I often relay stories to client project teams that are used to impress upon them the need to expose multiple internal audiences –including first and foremost executive teams—throughout the process. To assure the ultimate success of a naming initiative, a final recommendation must be more than an inclusion of the summary of the process, rationale of the given name, proof that diligence had been conducted on safety testing, trademark and domain screening, external and internal audience research validation, linguistics analysis, etc. It also must demonstrate a sequencing of senior leadership input solicitation. We recommend these interactions are in person, take no longer than 20-30 minutes, and utilize a very small number of slides. Get to the point, show where the process is, and display the brief list of names under consideration. Then wait and record any feedback, answer any questions, and continue forward.

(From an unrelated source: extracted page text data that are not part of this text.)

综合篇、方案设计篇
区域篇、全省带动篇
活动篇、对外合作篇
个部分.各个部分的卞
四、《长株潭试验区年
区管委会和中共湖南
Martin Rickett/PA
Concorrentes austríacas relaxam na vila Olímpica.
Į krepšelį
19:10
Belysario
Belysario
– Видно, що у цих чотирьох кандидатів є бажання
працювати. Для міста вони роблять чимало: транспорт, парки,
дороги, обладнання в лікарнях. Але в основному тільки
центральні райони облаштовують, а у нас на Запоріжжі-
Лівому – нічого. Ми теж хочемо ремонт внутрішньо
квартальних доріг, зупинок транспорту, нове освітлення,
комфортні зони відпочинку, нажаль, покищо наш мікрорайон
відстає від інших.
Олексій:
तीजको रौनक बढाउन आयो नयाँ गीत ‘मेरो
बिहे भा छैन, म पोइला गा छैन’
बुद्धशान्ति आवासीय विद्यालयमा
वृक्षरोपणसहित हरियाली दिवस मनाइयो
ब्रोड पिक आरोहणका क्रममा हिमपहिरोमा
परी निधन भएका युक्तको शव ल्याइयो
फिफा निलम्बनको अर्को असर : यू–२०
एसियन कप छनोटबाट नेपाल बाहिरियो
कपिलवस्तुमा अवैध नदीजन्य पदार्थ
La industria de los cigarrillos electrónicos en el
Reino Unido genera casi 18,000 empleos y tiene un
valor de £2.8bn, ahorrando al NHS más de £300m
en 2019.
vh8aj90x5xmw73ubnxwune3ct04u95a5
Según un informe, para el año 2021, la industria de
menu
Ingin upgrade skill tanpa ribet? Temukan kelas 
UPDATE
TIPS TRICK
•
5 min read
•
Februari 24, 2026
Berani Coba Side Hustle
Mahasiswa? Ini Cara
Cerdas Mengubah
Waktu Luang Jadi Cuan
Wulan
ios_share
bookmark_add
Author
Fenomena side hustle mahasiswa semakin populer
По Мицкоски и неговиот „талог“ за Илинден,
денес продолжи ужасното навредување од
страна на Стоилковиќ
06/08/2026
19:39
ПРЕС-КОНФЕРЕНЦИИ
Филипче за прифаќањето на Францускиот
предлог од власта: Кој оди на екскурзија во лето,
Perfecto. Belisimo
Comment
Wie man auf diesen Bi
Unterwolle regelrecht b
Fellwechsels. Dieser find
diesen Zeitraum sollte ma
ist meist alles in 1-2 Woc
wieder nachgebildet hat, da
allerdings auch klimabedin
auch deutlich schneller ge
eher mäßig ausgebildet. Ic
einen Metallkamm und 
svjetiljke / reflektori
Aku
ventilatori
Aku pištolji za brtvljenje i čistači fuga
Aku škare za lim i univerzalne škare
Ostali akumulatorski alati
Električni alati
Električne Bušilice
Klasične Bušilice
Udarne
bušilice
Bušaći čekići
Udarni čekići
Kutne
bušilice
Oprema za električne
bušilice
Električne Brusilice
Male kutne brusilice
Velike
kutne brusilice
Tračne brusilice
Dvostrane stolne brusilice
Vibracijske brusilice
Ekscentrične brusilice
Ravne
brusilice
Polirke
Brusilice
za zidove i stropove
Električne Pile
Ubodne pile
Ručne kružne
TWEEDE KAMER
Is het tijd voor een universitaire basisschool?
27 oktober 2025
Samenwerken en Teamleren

Brandsymbol certainly recognizes that some senior executives are more vocal and want to have their opinion heard about name selections than others. We work with our clients to build into the project timeline opportunities for these interactions while recognizing the challenge of minimal calendar opportunities. Avoiding an unwelcome surprise in the form of questioning the naming strategy and potential name candidates late in the project is worth the effort and should be part of a coordinated effort with a naming agency partnership. Assure the meetings are summarized succinctly to quickly present the thorough process, including why others like a given name without overselling, while also recognizing the fact that it ultimately will be spoken countless times by the executives for the breakthrough success it represents.